You’re right that data Foo (or even Foo) and Bar can’t be used interchangeably in Haskell code, but one might argue that type definitions, such as

data List a = Nil | Cons a (List a)

can be transformed into an “equation” of the form List(a) = 1 + a * List(a). And you can then start playing with it as if it were an algebraic expression: the equation can be rewritten as List(a) = 1 / (1-a), from which List(a) = 1 + a + a*a + a*a*a + .... See the paper Seven trees in one for a spectacular application, or this SO question for lots more.

This is all very nice of course, but it’s not going to help you read data declarations better!

For that, you could consider using Generalized Algebraic Datatypes, aka GADTs.
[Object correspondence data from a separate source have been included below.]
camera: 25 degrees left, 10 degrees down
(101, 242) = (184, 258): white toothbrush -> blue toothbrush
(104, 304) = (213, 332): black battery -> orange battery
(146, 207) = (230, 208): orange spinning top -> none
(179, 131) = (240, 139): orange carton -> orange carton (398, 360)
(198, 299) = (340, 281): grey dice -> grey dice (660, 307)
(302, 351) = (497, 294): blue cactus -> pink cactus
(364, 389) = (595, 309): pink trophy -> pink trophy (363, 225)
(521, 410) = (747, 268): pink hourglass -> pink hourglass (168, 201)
One feature of those is that the types of the constructors are explicitly spelled out, making it clear what each constructor’s name is, what types of arguments it takes and what the result type is. And it doesn’t use that pesky = sign 🙂

Your example would be written as:

data Foo where
    Bar :: Foo

the List example I gave above would be:

data List a where
    Nil :: List a
    Cons :: a -> List a -> List a

and an equivalent of the on-purpose confusingly named data X = X X X | Y would be:

data X where
    X :: X -> X -> X
    Y :: X

GADTs, however, are not standard Haskell: they’re a GHC extension, and a pretty recent one (so there might still be some bugs), but for your purpose of having an alternate type definition syntax I think they fit the bill just fine.

Foo is a type, Bar is a value. It doesn’t make sense to speak of exchanging them. Rather, the equality sign expresses that type Foo consists of precisely those values on the right; no more and no less.